I wish you much strength to face the days ahead. The only advice I can give you is to think that you are doing this for your Mum - more as a way of celebrating her life and the fact that she was your Mother. Sometimes those thoughts will give us just enough strength to make it through what we have to do.

I will be thinking of you through this very difficult time. Its very hard.

Much love
Joan:rose:
 
#15 ·
So Sorry

I'm so very sorry about the loss of your mother.

I'm sure she was very special to you as my mom was to me.

My Mom passed away 10 years ago now at 69. She was my best friend. I also took care of my Dad in my home for 3 years. He passed away at 73.

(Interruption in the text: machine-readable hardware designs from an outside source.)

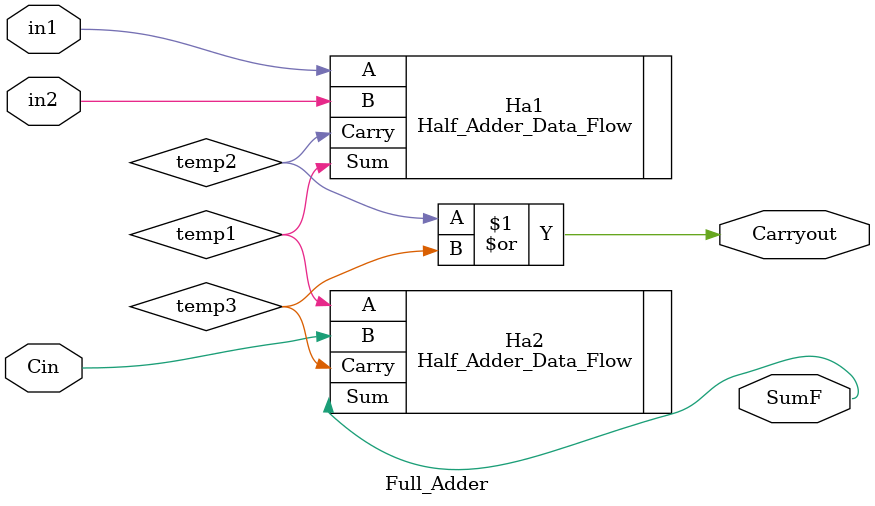
<source format=v>
module Full_Adder_DataFlow(input A,B,Cin, output Sum, Cout);
assign Sum = A ^ B ^ Cin;
assign Cout = A&B | Cin&(A^B);
endmodule

// using module instantiation

module Full_Adder(input in1, in2, Cin, output SumF, Carryout);
wire temp1, temp2, temp3;
Half_Adder_Data_Flow Ha1(.A(in1), .B(in2), .Sum(temp1), .Carry(temp2));
Half_Adder_Data_Flow Ha2(.A(temp1), .B(Cin), .Sum(SumF), .Carry(temp3));
assign Carryout = temp2 | temp3;
endmodule
</source>
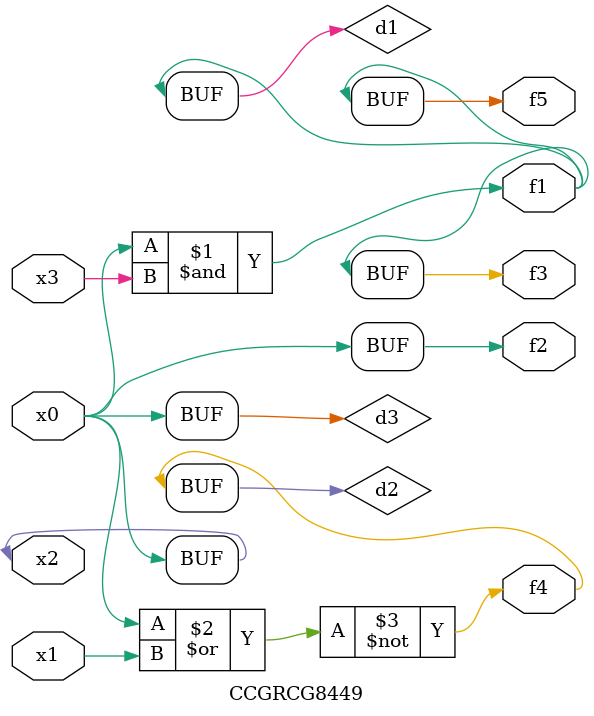
<source format=v>
module CCGRCG8449(
	input x0, x1, x2, x3,
	output f1, f2, f3, f4, f5
);

	wire d1, d2, d3;

	and (d1, x2, x3);
	nor (d2, x0, x1);
	buf (d3, x0, x2);
	assign f1 = d1;
	assign f2 = d3;
	assign f3 = d1;
	assign f4 = d2;
	assign f5 = d1;
endmodule

</source>
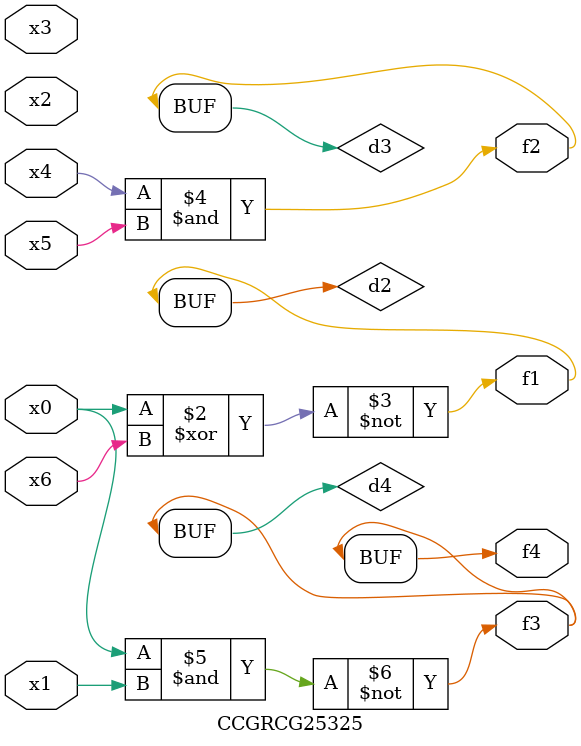
<source format=v>
module CCGRCG25325(
	input x0, x1, x2, x3, x4, x5, x6,
	output f1, f2, f3, f4
);

	wire d1, d2, d3, d4;

	nor (d1, x0);
	xnor (d2, x0, x6);
	and (d3, x4, x5);
	nand (d4, x0, x1);
	assign f1 = d2;
	assign f2 = d3;
	assign f3 = d4;
	assign f4 = d4;
endmodule

</source>
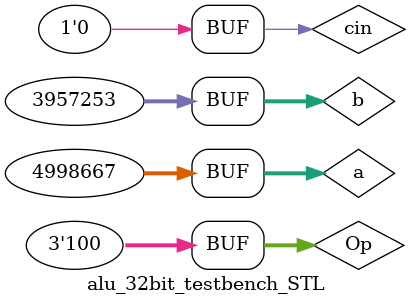
<source format=v>
`define DELAY 20
module alu_32bit_testbench_STL();


reg [31:0] a;
reg [31:0] b;
reg cin;
reg [2:0] Op;

wire [31:0] R;
wire cout, V, S;

/*
module alu_32bit(a, b, Aluop, cin, cout, R, S, V);
input [2:0] Aluop;
input [31:0] a;
input [31:0] b;
output [31:0] R;
input cin;
output cout ,S, V;
*/

alu_32bit myALU(a, b, Op, cin, cout, R, S, V);

initial begin


//SLT
a = 32'b00000000000000000000000000001011; 
b = 32'b00000000000011111111000000000101;
cin = 1'b0;
Op = 3'b100;
#`DELAY;

a = 32'b00000000000000000000000000001011; 
b = 32'b00000000000000000000001000000101; 
cin = 1'b0;
Op = 3'b100;
#`DELAY;

a = 32'b00000000000000000100011000001011; 
b = 32'b00000000000000001000000000000000; 
cin = 1'b0;
Op = 3'b100;
#`DELAY;

a = 32'b00000000010110000100011000001011; 
b = 32'b00000100000000000110001000000101; 
cin = 1'b0;
Op = 3'b100;
#`DELAY;

a = 32'b00111000010000000100111100000111; 
b = 32'b00000011000000000011000100000001; 
cin = 1'b0;
Op = 3'b100;
#`DELAY;

a = 32'b00000000010000000100011000001011; 
b = 32'b01111110000000000110001000000101; 
cin = 1'b0;
Op = 3'b100;
#`DELAY;

a = 32'b00000000010011000100011000001011; 
b = 32'b00000000001111000110001000000101; 
cin = 1'b0;
Op = 3'b100;
#`DELAY;

end


initial begin

$monitor("time = %2d, \na=%32b,\nb=%32b, \nR=%32b,\n cin =%1b, cout=%1b, Op%3b V=%1b S=%1b", $time, a, b, R, cin, cout, Op, V, S);
end

endmodule



</source>
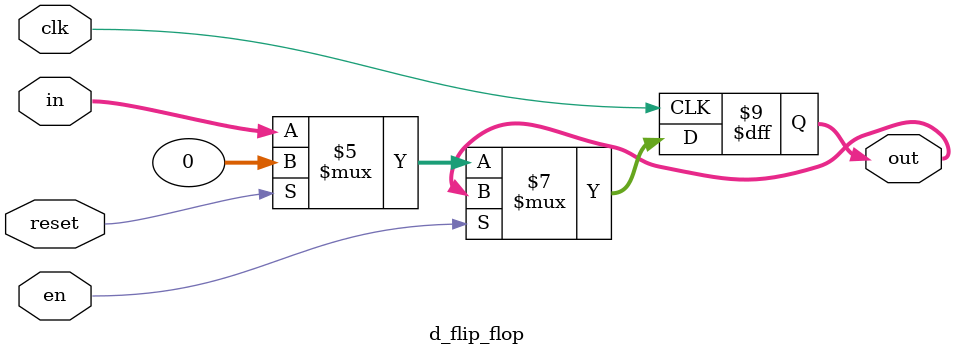
<source format=v>
module d_flip_flop #(parameter n = 32)(in,out,clk,reset,en);
input [n-1:0] in;
input clk,reset,en;
output reg [n-1:0] out;

always@(posedge clk)
	if (!en)
	begin
		if (reset)
			out <= 32'd0;
		else
			out <= in;
	end
	else
		out <= out;
endmodule
</source>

You will feel lost for a awhile, but just take it one moment and one day at a time. Don't let anyone tell you how to grieve. Grieve in what ever way it is best for you, and take as long as you need. You will feel like you have a empty spot in you heart for awhile, I'm sure.

It will help you to keep busy, it helps if you have less time to think.

Time is a great healer, life does get better again, never the same, never like it was before, but time does bring a new "normal."

You are definately in my prayers!

Lyn
 
#16 ·
(((Melissa)))

First of all I want to send you some hugs and say that I am so sorry to hear your sad news.
Losing someone close is the hardest thing anyone has to go through. Wanting them back or struggling to cope with them passing is not stupid. I lost my soul mate and the father of my children in august and there isn't a day that goes past that I haven't missed him with all of my heart.
I know its hard to believe right now when things feel so raw, but time is a great healer and this pain will ease.
Take each day as it comes, dont be afraid to cry, and remember your mum and the wonderful times you had together.
You are in my thoughts and prayers.

Elle x
 
#17 ·
I am sorry for your lost

Dear Melissa
I am sorry you are hurting so, I lost my dad last year, I was with him when passed, it still hurts, I miss him everyday, but I just try a remember the funny times we had, and the goodtimes, the hurt dosn't really go away it just changes, I talk to my dad everyday, I hope he hears me, you will be in my thoughts and prayers, Terri
 
#18 ·
Thank you all for your replies and support.

Terri, I talk to my mom everyday too and sometimes I feel the tears just roll down my cheeks. I hope she hears me and she knows how very much I love her and miss her. I'm also sorry to hear of the loss of your dad. I lost my dad when I was 18, but some how it's so different losing my mom. I'm not sure if it's because of her illness and how much I took care of her or just the difference in my age. I just have to believe that she's up in heaven and happy...and most of all pain free.